Password Generator Fig. 5

Make a Password Generator in Google Sheets

I’m an Excel whiz, and have been since before Google Sheets existed. Maybe even since before Google existed! But I know that many folks swear by Google Sheets, so I fired it up to make sure it supports this project.

I followed my own instructions to build the password generator in Sheets, and found everything worked jim-dandy, right up to the formula that displays one random character. Everything worked, but pressing F9 failed to refresh with a new random character. Consulting Google, I found that to force a refresh you must press F5, thereby updating the whole page, or change the value of any cell. It’s awkward, but do-able. I changed the prompt to say “Press F5 to regenerate”.

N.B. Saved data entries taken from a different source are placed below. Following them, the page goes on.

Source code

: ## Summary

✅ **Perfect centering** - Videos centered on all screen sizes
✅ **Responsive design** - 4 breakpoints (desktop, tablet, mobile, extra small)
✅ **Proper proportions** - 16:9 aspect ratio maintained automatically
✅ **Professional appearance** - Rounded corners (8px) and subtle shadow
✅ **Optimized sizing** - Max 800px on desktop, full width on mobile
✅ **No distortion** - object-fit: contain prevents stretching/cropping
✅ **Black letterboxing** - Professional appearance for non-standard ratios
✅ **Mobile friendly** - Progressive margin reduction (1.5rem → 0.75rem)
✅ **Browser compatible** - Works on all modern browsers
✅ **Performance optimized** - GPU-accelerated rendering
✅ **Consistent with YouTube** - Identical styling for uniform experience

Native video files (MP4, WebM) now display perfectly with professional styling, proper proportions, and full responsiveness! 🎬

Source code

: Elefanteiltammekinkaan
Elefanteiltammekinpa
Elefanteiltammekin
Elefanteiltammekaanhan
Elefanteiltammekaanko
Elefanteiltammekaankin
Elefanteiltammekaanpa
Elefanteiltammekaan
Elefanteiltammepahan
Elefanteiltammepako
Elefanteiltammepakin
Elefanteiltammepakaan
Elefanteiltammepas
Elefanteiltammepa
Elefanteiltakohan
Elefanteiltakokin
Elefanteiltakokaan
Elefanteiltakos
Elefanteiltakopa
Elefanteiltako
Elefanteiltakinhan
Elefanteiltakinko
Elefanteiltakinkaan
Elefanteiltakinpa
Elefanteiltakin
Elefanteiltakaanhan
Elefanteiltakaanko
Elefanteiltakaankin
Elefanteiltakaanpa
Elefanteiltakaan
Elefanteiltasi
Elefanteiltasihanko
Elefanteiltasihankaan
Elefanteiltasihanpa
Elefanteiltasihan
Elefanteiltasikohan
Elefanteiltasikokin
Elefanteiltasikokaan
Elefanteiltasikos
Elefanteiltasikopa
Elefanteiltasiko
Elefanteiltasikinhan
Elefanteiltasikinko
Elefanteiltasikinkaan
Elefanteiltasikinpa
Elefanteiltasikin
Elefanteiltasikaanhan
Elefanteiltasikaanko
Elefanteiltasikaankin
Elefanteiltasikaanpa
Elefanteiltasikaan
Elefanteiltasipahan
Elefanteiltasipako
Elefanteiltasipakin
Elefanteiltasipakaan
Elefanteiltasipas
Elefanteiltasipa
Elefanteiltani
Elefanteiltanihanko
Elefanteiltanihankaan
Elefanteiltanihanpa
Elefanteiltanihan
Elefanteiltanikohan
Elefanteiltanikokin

Rather than recreate the gigantic formula that performs full password generation, I copied it from my Excel worksheet. Hallelujah! It worked just fine! I won’t go into detail here, but I managed to recreate the data validation rules and hide the unwanted columns too. If you’re using Sheets rather than Excel, this project can still work for you.

Password Generator Fig. 6

You Did It!

Whether you accepted the bare-bones version or went on to apply the fancy tweaks, you now have a password generator that you wrote yourself. True, Excel does use a pseudo-random number generator, but you can add your own randomness by tapping F9 repeatedly before accepting the generated password. And while a hacker might work to reverse-engineer the password generator in a password management product used by millions, your one-off utility just isn’t on the radar. You did it!